Willie hollowed the dirt away from the corpse's shoulders and arms and sides, then brushed at the face, touching a piece of cloth that had moldered into the features. He picked up the bottom of the fabric and peeled it back from the chin and nose and forehead and looked down into a face whose skin had turned gray and had shrunken tautly against the skull.
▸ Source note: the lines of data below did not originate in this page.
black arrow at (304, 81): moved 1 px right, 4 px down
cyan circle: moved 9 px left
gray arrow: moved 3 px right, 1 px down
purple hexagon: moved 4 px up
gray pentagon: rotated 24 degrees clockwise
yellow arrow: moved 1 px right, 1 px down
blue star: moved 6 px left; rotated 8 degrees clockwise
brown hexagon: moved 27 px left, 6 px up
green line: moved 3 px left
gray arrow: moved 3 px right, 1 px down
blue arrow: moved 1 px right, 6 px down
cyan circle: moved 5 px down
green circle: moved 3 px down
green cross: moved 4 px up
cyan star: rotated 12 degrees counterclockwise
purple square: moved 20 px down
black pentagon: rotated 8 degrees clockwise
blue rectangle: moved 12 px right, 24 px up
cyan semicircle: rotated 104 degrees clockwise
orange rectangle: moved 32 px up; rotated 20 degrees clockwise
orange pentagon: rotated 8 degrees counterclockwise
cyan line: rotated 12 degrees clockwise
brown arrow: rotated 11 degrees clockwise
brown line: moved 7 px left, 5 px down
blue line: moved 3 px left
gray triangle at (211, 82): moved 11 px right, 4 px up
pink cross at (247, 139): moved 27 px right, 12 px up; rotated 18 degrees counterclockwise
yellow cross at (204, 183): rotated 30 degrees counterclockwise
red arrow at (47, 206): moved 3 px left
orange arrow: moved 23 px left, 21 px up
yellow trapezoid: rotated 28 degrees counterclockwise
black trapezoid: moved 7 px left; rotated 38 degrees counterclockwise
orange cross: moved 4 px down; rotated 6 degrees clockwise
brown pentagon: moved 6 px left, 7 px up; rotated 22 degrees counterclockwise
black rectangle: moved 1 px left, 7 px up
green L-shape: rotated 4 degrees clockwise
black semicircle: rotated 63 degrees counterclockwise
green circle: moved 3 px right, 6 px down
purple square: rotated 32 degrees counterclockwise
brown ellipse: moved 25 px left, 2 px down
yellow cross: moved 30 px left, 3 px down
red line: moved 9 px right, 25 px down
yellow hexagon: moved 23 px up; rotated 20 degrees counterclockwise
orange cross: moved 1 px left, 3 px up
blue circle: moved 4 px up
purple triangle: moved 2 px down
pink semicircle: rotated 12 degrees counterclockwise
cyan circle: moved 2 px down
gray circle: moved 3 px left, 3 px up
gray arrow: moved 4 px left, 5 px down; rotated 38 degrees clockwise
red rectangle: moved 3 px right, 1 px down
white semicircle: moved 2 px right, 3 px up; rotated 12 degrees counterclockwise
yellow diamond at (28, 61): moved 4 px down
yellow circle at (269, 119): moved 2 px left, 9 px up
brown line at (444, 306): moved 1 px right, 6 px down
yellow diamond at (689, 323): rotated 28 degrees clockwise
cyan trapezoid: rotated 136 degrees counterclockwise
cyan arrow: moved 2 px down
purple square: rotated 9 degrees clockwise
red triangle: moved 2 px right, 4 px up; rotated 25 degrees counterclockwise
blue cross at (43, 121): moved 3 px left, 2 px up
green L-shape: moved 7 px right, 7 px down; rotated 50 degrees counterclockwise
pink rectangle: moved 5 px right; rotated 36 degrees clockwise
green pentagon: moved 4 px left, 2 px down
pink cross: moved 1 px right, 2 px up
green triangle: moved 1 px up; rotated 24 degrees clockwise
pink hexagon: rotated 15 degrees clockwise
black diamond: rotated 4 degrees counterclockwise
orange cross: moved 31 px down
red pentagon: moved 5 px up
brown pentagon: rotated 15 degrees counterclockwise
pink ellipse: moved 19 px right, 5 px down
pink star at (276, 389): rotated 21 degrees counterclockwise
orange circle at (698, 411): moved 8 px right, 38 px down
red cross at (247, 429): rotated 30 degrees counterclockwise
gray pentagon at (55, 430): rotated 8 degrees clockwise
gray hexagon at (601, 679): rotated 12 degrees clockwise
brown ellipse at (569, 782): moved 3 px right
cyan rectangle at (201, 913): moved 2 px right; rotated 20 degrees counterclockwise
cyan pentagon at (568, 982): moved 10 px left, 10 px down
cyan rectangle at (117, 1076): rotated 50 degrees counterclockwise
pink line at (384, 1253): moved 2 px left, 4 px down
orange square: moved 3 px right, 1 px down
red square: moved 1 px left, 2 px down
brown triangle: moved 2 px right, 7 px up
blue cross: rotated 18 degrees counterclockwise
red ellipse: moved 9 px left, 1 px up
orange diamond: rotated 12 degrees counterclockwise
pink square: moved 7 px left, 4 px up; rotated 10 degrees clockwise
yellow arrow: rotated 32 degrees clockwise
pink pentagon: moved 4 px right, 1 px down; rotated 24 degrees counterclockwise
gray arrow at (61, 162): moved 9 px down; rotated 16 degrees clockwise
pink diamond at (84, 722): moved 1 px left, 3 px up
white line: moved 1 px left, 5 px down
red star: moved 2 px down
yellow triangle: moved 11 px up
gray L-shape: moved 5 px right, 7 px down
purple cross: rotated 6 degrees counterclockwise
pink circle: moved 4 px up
The mouth was open and a tin identification tag, still attached to a leather cord, was wedged perpendicularly between the front teeth. Willie clasped the tag between his thumb and index finger and lifted it from the dead man's mouth.

Willie spit on the tag and rubbed it clean on his pants, then read the name on it and wrapped it carefully with the frayed leather cord that had held it around Jim's neck and placed it in his shirt pocket and buttoned his shirt flap on top of it.

Then he took Jim out of the grave and laid him on the piece of canvas. He could not believe how light Jim was, how reduced in density and size he had become. There was no smell of corruption in Jim's body, no odor at all, in fact. The spring water had washed the blood from the wounds in his head, and the wind touched his hair and his mouth seemed to form a word.

Where have you been, you Irish groghead?

Had to take care of a few Yanks, run them out of New Iberia, set General Banks straight about a few things. Ready to go home, you ole beanpole?

"You're giving me the crawlies," Elias said.

Willie folded the corners of the canvas across Jim's body and face and lifted him in both arms, then laid him down in the wood box, with the knees propped against one wall, the head bent against another.

Then, on his hands and knees, he shoved the dirt back into the hole at the foot of the outcropping, packing it down, smoothing it, raking leaves across the topsoil. When he had finished, he glanced up at Elias and saw a mixture of pity and sadness in his face.

"He carried the guidon. He was braver than me. I loved Jim and care not if anyone calls me a ghoul. To hell with them," Willie said.

"Oh, Willie, would that I could change your soul as easy as I can rub the burnt cork on my skin," Elias replied.

IRA Jamison never got over being surprised by the way white trash thought. He assumed their basic problem was genetic. They were born in ignorance and poverty, with no more chance of success than a snowball in a skillet, but as long as they were allowed to feel they were superior to Africans, they remained happy and stupid and believed anything they were told.

They worked from dawn to dusk on other people's farms, bought at the company store, lived in cabins a self-respecting owl wouldn't inhabit, saw their children grow up with rickets and rotted teeth, and with great pride became cannon fodder in wars whose causes had nothing to do with their lives.